3. Gold is currently defying gravity
The precious metal is enjoying a strong start to 2016 but other hard commodities are not. That's partly explained by the fact that gold is traded more as a pseudo currency than a metal and has unique appeal as a store of value when times are tough.
However, SocGen insists it is "unusual for the gold price to persistently diverge from the trend in the broader commodities market" and that the price is therefore due a minor correction.
Investors aren't paying heed yet
Investors clearly don't recognise the picture SocGen is painting. Investments into gold-tracking ETFs are surging and the price has become decoupled from some of its key inverse correlations, remaining high even despite a dollar rebound driven by the slump in the pound in recent weeks.
They're also getting support from the likes of Deutsche Bank, which reckons prices will remain steady in 2016 and average $1,230 an ounce in the final three months of the year. The spot price of gold was a shade under $1,230 in European trading this morning, despite a broad-based markets' rally extending into a third day.

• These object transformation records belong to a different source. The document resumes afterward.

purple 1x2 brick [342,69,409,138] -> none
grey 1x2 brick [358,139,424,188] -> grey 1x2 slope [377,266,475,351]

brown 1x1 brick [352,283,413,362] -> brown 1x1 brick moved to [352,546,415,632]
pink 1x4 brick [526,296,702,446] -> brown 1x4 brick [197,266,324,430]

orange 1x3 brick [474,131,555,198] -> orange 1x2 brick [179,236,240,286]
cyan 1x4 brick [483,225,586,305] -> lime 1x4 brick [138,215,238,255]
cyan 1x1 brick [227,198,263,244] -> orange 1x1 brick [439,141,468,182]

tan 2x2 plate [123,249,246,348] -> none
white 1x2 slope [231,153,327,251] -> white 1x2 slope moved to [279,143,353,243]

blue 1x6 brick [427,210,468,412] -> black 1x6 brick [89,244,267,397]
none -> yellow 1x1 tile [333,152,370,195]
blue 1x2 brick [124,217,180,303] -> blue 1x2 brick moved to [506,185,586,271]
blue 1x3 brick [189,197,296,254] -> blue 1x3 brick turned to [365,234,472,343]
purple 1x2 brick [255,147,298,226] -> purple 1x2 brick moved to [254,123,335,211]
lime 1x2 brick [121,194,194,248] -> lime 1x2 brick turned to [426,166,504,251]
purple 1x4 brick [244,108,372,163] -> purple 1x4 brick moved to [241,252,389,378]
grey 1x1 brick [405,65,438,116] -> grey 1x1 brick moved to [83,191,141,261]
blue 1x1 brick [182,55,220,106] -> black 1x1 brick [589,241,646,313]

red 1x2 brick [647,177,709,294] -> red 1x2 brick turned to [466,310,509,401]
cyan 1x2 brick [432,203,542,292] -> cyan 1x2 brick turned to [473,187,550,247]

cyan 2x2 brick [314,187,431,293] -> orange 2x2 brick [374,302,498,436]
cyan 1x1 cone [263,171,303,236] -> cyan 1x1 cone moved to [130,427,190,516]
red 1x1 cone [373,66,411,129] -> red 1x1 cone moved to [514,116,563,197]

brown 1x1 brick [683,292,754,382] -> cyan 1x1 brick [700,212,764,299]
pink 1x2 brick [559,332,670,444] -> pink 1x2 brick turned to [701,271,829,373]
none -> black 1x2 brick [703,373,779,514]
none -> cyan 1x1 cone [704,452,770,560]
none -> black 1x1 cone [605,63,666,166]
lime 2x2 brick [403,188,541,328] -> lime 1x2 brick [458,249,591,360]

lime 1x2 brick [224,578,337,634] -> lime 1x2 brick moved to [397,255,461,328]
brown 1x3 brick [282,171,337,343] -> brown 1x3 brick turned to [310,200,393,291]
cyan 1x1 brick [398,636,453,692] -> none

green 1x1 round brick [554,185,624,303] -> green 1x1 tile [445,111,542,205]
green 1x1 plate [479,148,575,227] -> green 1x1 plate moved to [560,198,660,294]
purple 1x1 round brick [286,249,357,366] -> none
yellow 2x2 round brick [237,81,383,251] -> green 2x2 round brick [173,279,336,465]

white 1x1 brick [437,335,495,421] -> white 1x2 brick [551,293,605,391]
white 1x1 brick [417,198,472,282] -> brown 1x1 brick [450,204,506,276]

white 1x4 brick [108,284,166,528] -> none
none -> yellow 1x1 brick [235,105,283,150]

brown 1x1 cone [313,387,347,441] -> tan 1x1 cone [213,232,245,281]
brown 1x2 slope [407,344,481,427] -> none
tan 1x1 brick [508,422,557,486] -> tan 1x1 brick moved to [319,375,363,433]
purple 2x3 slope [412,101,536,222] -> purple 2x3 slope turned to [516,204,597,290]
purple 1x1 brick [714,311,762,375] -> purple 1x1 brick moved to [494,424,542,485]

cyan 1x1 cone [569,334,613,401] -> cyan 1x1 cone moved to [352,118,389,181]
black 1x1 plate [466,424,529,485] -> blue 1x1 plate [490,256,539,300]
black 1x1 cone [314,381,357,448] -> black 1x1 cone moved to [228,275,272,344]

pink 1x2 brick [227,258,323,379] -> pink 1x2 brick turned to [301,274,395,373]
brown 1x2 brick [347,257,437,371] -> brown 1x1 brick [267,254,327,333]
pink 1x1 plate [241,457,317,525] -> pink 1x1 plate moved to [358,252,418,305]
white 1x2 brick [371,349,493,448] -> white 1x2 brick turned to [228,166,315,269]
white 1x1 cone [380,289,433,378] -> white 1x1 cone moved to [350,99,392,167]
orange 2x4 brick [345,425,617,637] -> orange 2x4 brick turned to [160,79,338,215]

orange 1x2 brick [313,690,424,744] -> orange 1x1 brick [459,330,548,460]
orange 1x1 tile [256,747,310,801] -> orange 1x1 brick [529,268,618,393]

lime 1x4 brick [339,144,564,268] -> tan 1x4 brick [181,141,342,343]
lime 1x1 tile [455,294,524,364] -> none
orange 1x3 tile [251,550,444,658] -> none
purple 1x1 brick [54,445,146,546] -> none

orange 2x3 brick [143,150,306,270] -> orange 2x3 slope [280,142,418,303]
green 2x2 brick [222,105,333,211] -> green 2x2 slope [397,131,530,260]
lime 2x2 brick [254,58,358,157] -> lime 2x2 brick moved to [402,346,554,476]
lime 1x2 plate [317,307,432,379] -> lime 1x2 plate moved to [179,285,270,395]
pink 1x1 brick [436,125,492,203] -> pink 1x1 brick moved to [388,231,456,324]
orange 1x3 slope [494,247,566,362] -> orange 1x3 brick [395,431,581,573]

Gold price rally could last as it breaks free of dollar drag
The gold price is the best performing asset class of 2016 and could be set to maintain its strong rally after its traditional negative correlation with the dollar broke down.
Yesterday, amid a fall in European markets prompted by the latest slide in oil, the metal continued to benefit from "safe-haven" trading and surged more than $30 to peak above $1,250 an ounce in New York. This was despite the dollar also rising as Brexit fears hit the pound and the euro dipped on hopes of further stimulus from the European Central Bank.
"Gold is rising on the back of weak risk appetite, but what stands out is that the market is rising even though the dollar is higher as well," Jens Pedersen, a senior analyst at Danske Bank, told Reuters. "We've definitely reached a new range above $1,200 due to repricing risks of Fed rate hikes."
Pedersen's reference to interest rates highlights what many believe to be the key remaining correlation for gold. It tends to do badly when rates are rising as this boosts rival, interest-bearing assets to send the dollar on a prolonged upswing that investors find difficult to ignore. But with fears over the global economy growing, expectations for rates are now much more subdued.
City AM cites this, as well as a general sense that policymakers have run out of reliable stimulus options, as making a case for the gold rally to hold and even to gather momentum. It also reports a potential pick-up in inflation, against which gold is seen as a store of value.
Plus there is the general pressure that has built up behind gold. Mining.com notes that inflows to passive funds tracking the performance of the metal so far in 2016 have already more than exceeded the total outflow for 2015, when the gold price fell for the third straight year.
Of course, some analysts reckon this has built up downside pressure that would trigger a rapid covering move if prices did turn materially – and that is precisely what could happen, if the global economy does pull through this wobble and interest rate rises return to the agenda. Goldman Sachs has repeatedly asserted that gold will return to around $1,000 in the next 12 months.
As at 11am, the spot price has softened to $1,234 as wider markets bounced back from their Wednesday fall.